The United States on Tuesday suggested that it does not care what the
international observers talk about the upcoming US presidential election by
saying that the observers can come to whatever conclusions they want to.
"People can come, and as long as they observe the proper procedures for
visiting the United States, which we all know about, come and look and observe
and come to whatever conclusions or judgments they want to come to. It is an
open society," State Department deputy spokesman Adam Ereli said at a news
briefing on Tuesday.
Ereli said the State Department has played a "purely facilitative" role in
arranging the observers of the Organization for Security and Cooperation in
Europe (OSCE) to come to the United States to observe the Nov. 2 election.
As a member of the OSCE, the US State Department is required to issue the
invitation and then put the visitors in touch with local election officials who
arrange for their access and logistics of schedule, Ereli said.
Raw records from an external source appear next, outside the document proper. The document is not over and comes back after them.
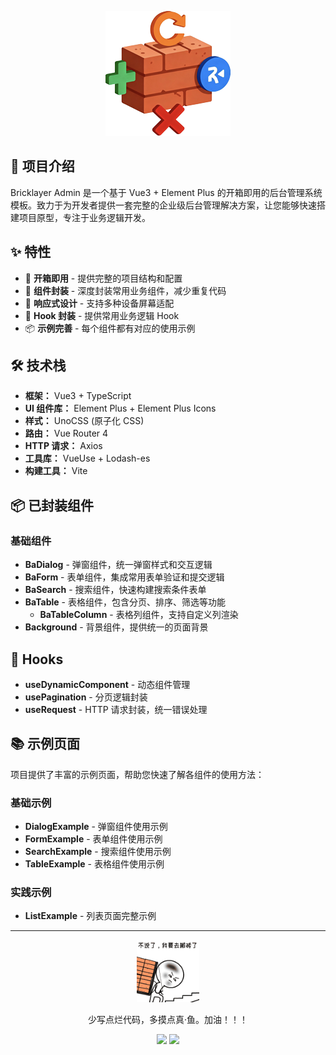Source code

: <p align="center">
  <img width="200px" src="src/assets/logo.png" />
</p>

## 🚀 项目介绍

Bricklayer Admin 是一个基于 Vue3 + Element Plus 的开箱即用的后台管理系统模板。致力于为开发者提供一套完整的企业级后台管理解决方案，让您能够快速搭建项目原型，专注于业务逻辑开发。

## ✨ 特性

- 🎯 **开箱即用** - 提供完整的项目结构和配置
- 🧩 **组件封装** - 深度封装常用业务组件，减少重复代码
- 📱 **响应式设计** - 支持多种设备屏幕适配
- 🔧 **Hook 封装** - 提供常用业务逻辑 Hook
- 📦 **示例完善** - 每个组件都有对应的使用示例

## 🛠️ 技术栈

- **框架：** Vue3 + TypeScript
- **UI 组件库：** Element Plus + Element Plus Icons
- **样式：** UnoCSS (原子化 CSS)
- **路由：** Vue Router 4
- **HTTP 请求：** Axios
- **工具库：** VueUse + Lodash-es
- **构建工具：** Vite

## 📦 已封装组件

### 基础组件

- **BaDialog** - 弹窗组件，统一弹窗样式和交互逻辑
- **BaForm** - 表单组件，集成常用表单验证和提交逻辑
- **BaSearch** - 搜索组件，快速构建搜索条件表单
- **BaTable** - 表格组件，包含分页、排序、筛选等功能
  - **BaTableColumn** - 表格列组件，支持自定义列渲染
- **Background** - 背景组件，提供统一的页面背景

## 🎣 Hooks

- **useDynamicComponent** - 动态组件管理
- **usePagination** - 分页逻辑封装
- **useRequest** - HTTP 请求封装，统一错误处理

## 📚 示例页面

项目提供了丰富的示例页面，帮助您快速了解各组件的使用方法：

### 基础示例

- **DialogExample** - 弹窗组件使用示例
- **FormExample** - 表单组件使用示例
- **SearchExample** - 搜索组件使用示例
- **TableExample** - 表格组件使用示例

### 实践示例

- **ListExample** - 列表页面完整示例

---

<p align="center">
  <img width="100px" src="src/assets/bricklaying.GIF" />
</p>

<p align="center">少写点烂代码，多摸点真·鱼。加油！！！</p>

<p align="center">
  <img width="100px" src="src/assets/slow.GIF" /> 
  <img width="100px" src="src/assets/fast.GIF" />
</p>
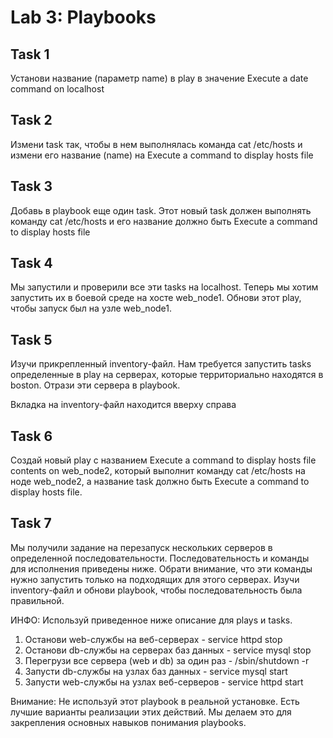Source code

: # Lab 3: Playbooks
## Task 1
Установи название (параметр name) в play в значение Execute a date command on localhost
## Task 2
Измени task так, чтобы в нем выполнялась команда cat /etc/hosts и измени его название (name) на Execute a command to display hosts file
## Task 3
Добавь в playbook еще один task. Этот новый task должен выполнять команду cat /etc/hosts и его название должно быть Execute a command to display hosts file
## Task 4
Мы запустили и проверили все эти tasks на localhost. Теперь мы хотим запустить их в боевой среде на хосте web_node1. Обнови этот play, чтобы запуск был на узле web_node1.
## Task 5
Изучи прикрепленный inventory-файл. Нам требуется запустить tasks определенные в play на серверах, которые территориально находятся в boston. Отрази эти сервера в playbook.


Вкладка на inventory-файл находится вверху справа
## Task 6
Создай новый play с названием Execute a command to display hosts file contents on web_node2, который выполнит команду cat /etc/hosts на ноде web_node2, a название task должно быть Execute a command to display hosts file.
## Task 7
Мы получили задание на перезапуск нескольких серверов в определенной последовательности. Последовательность и команды для исполнения приведены ниже. Обрати внимание, что эти команды нужно запустить только на подходящих для этого серверах. Изучи inventory-файл и обнови playbook, чтобы последовательность была правильной.

ИНФО: Используй приведенное ниже описание для plays и tasks.

1. Останови web-службы на веб-серверах - service httpd stop
2. Останови db-службы на серверах баз данных - service mysql stop
3. Перегрузи все сервера (web и db) за один раз - /sbin/shutdown -r
4. Запусти db-службы на узлах баз данных - service mysql start
5. Запусти web-службы на узлах веб-серверов - service httpd start

Внимание: Не используй этот playbook в реальной установке. Есть лучшие варианты реализации этих действий. Мы делаем это для закрепления основных навыков понимания playbooks.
"It is not something that we are directly involved in. It is something that
takes place at the local level," Ereli said.
There have been allegations that OSCE observers are denied some type of
status in Ohio and Florida, in which both President George. W. Bush and
Democratic candidate John Kerry run neck and neck in opinion polls.
The United States has stressed that it is just a very normal practice to
invite OSCE observers to observe the US election as these have been observers at
the 2002 US congressional elections and the California governor recall election.
There was a vote-counting dispute in the last US presidential elections and
at last the US Supreme Court ruled George W. Bush won the election in 2000.